Whistler’s Ashley McMillan has long been known as one of the resort’s top distance runners, but now he’s looking to add swimming and cycling to his résumé as well.
McMillan has spent much of the past year adapting his training focus to prepare for his first Ironman triathlon, as he’ll be on the start line for the 31st edition of Ironman Canada when it comes to Whistler for the first time on Aug. 25.
“I kind of got egged on: ‘Surely you’re doing that; surely that’s the kind of thing you’d be doing,’” McMillan said of the reaction from friends when it was announced Whistler was the event’s new host. “The Penticton one was never really on my calendar, but now it’s in my backyard, so it was a no-brainer.
“I’d already signed up for the six-day TransRockies stage race in Colorado that happened to be the week before, and my question was, ‘Can I do both? Is it humanly possible to do both?’ I had to cancel the TransRockies one — a bit of common sense there.”
While pounding the pavement is something McMillan has found success with over the years — a Top-20 finish in this year’s BMO Vancouver Marathon one of the more recent examples — working the other two disciplines into his regimen has been a bit of an adjustment for the 39-year-old.
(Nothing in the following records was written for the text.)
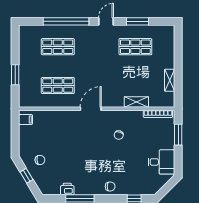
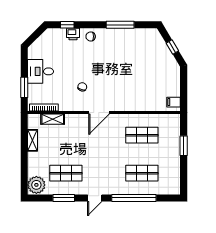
plant: (166, 35) -> (36, 185), added
shelving: (136, 102) -> (53, 119), moved
door: (91, 109) -> (99, 113), moved
chair: (40, 160) -> (159, 62), removed
desk: (161, 162) -> (41, 71), moved
printer: (67, 189) -> (73, 34), moved

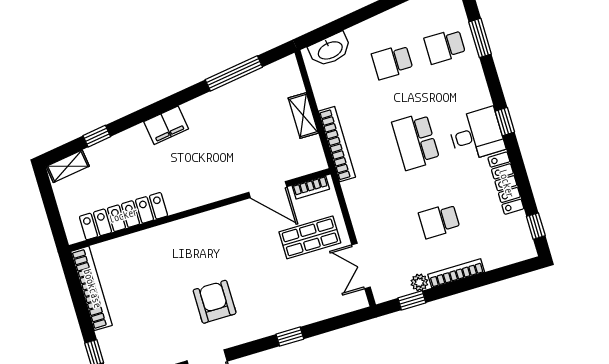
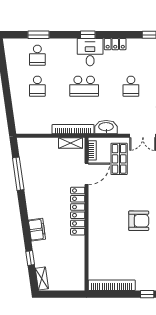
washbasin: (330, 50) -> (106, 127), moved, turned -82
shelving: (303, 116) -> (71, 143), moved
filing cabinet: (166, 125) -> (37, 230), moved
locker: (506, 183) -> (115, 44), width x0.66
locker: (123, 216) -> (78, 211), moved
armchair: (215, 302) -> (139, 221), turned 180

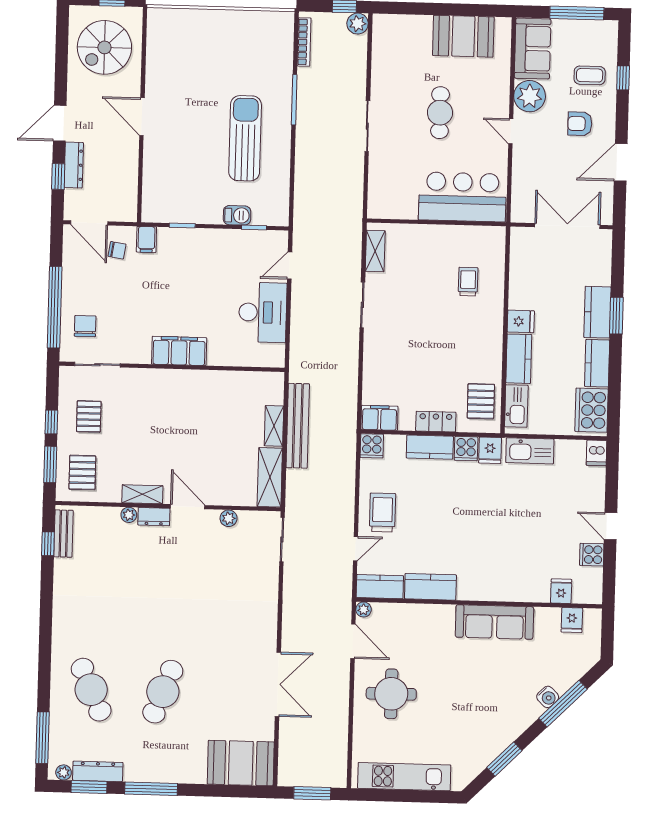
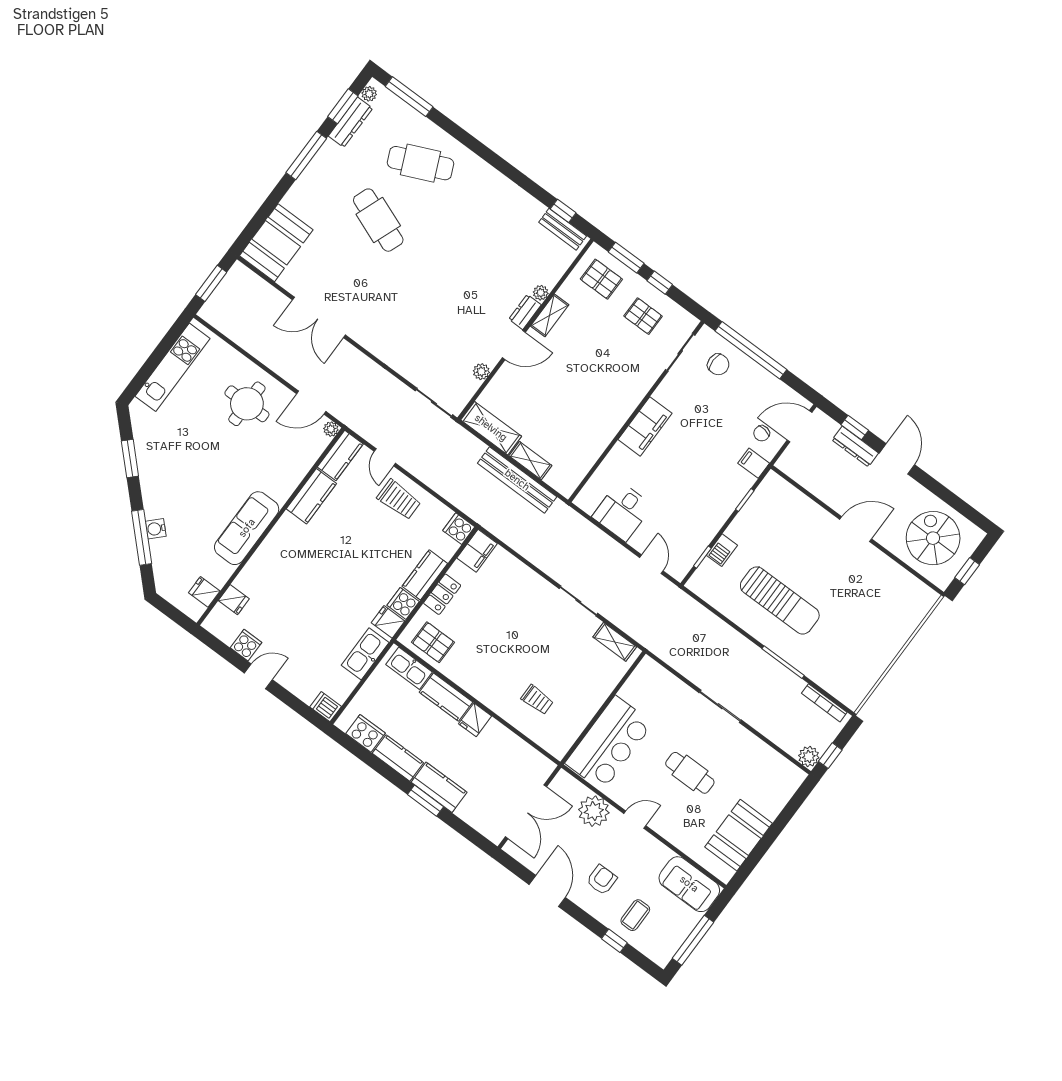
plant: (530, 96) -> (594, 811), moved
desk: (263, 312) -> (622, 511), width x0.73
cooker: (592, 410) -> (366, 733), width x0.73, depth x0.76

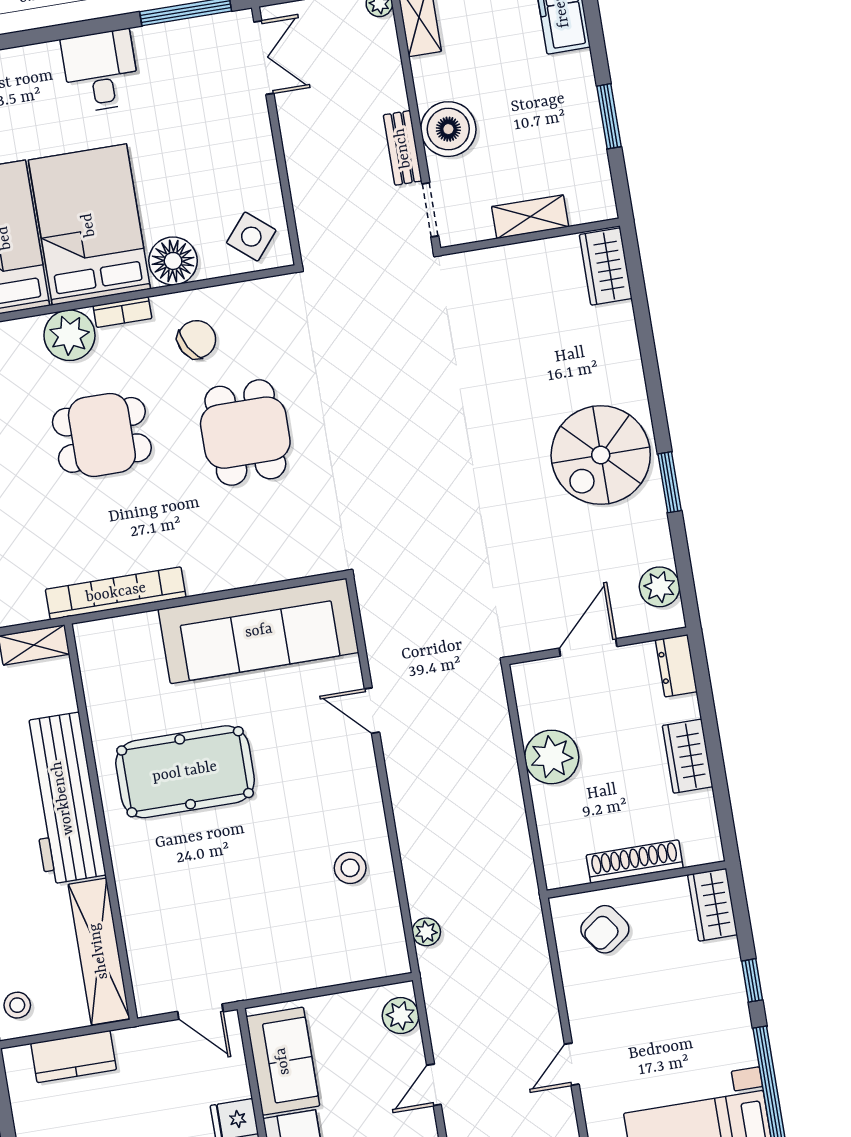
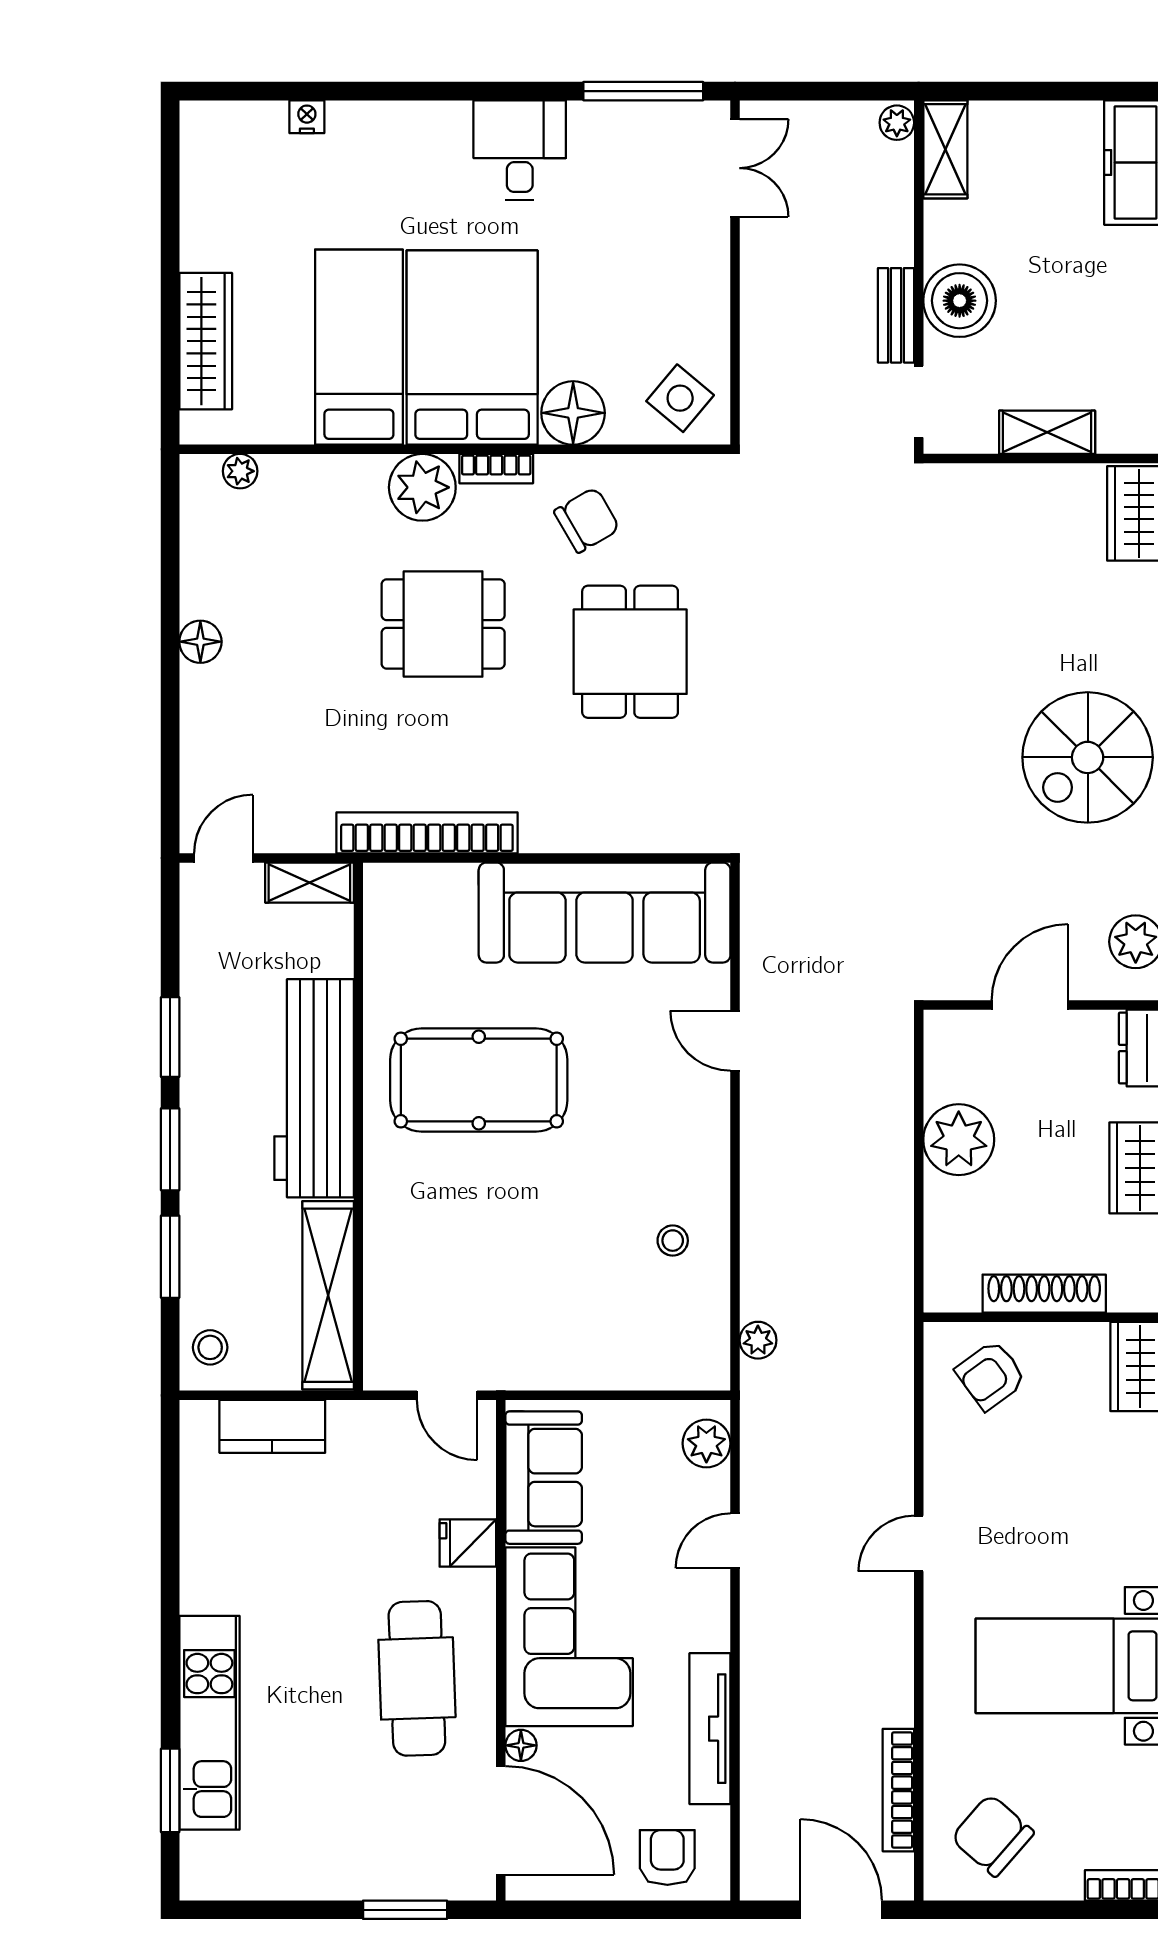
stool: (350, 868) -> (673, 1241), width x0.73, depth x0.73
“The amount of running miles have been cut down drastically, which is very unusual for me and that’s something that I’ve had to get used to, to be quite honest,” said the U.K. native. “But having said that, because I’m not beating myself up day in and day out, it’s a little easier going in some respects — hence the marathon I did earlier this year … I’m actually feeling a lot stronger from the (triathlon) training.”
McMillan was a competitive swimmer growing up and said he’s thankful to have that experience in his back pocket. But if there’s one area he expects to pose the biggest challenge on race day, it’s on the bike. Though he’s spent some time mountain biking in the past, he described road cycling as “a whole different animal.”
“My biggest challenge is that I’m 155 pounds, soaking wet,” he said. “The big guys always seem to get the better of me on the flats when they can power ahead, but thankfully most of them can’t climb.”
McMillan does have a little bit of past experience with triathlon and has entered a few this summer, including a half-Iron distance race, in the lead-up to Aug. 25. That’s helped him get a feel for transitions again and helped him gain a sense of his race plan.
“I’m confident … that I can get back in and start attacking some of the field again on the run so long as I don’t ruin myself on the bike,” he said.
McMillan said he’s anticipating the Whistler course to be difficult and the race times to be slower compared to most Ironman events, so he’s been adjusting his finish time goal accordingly.
“It’ll be what it’ll be, but I think ultimately if I can have a good swim, a decent bike and come in strong with a good, solid run — I’ve run a sub-2:40 marathon, so if I can run anything remotely close to a 3:15 after all that, I’ll probably be ecstatic,” he said. “I’m thinking around the 10-hour-ish mark, but we’ll see how it goes.”
Once the first edition of Ironman Canada staged in Whistler wraps up, McMillan won’t have completely made the switch to being a full-time triathlete, but expects he’ll dabble in some more triathlon races down the road.
“I certainly think the running is always going to be there,” he said. “I definitely will keep up some tri work in the future. I wouldn’t mind going out and maybe do a half next year. I’d like to get a little more competitive on the bike, give it a crack and see what I’ve really got. But it’s never going to go away, the running.”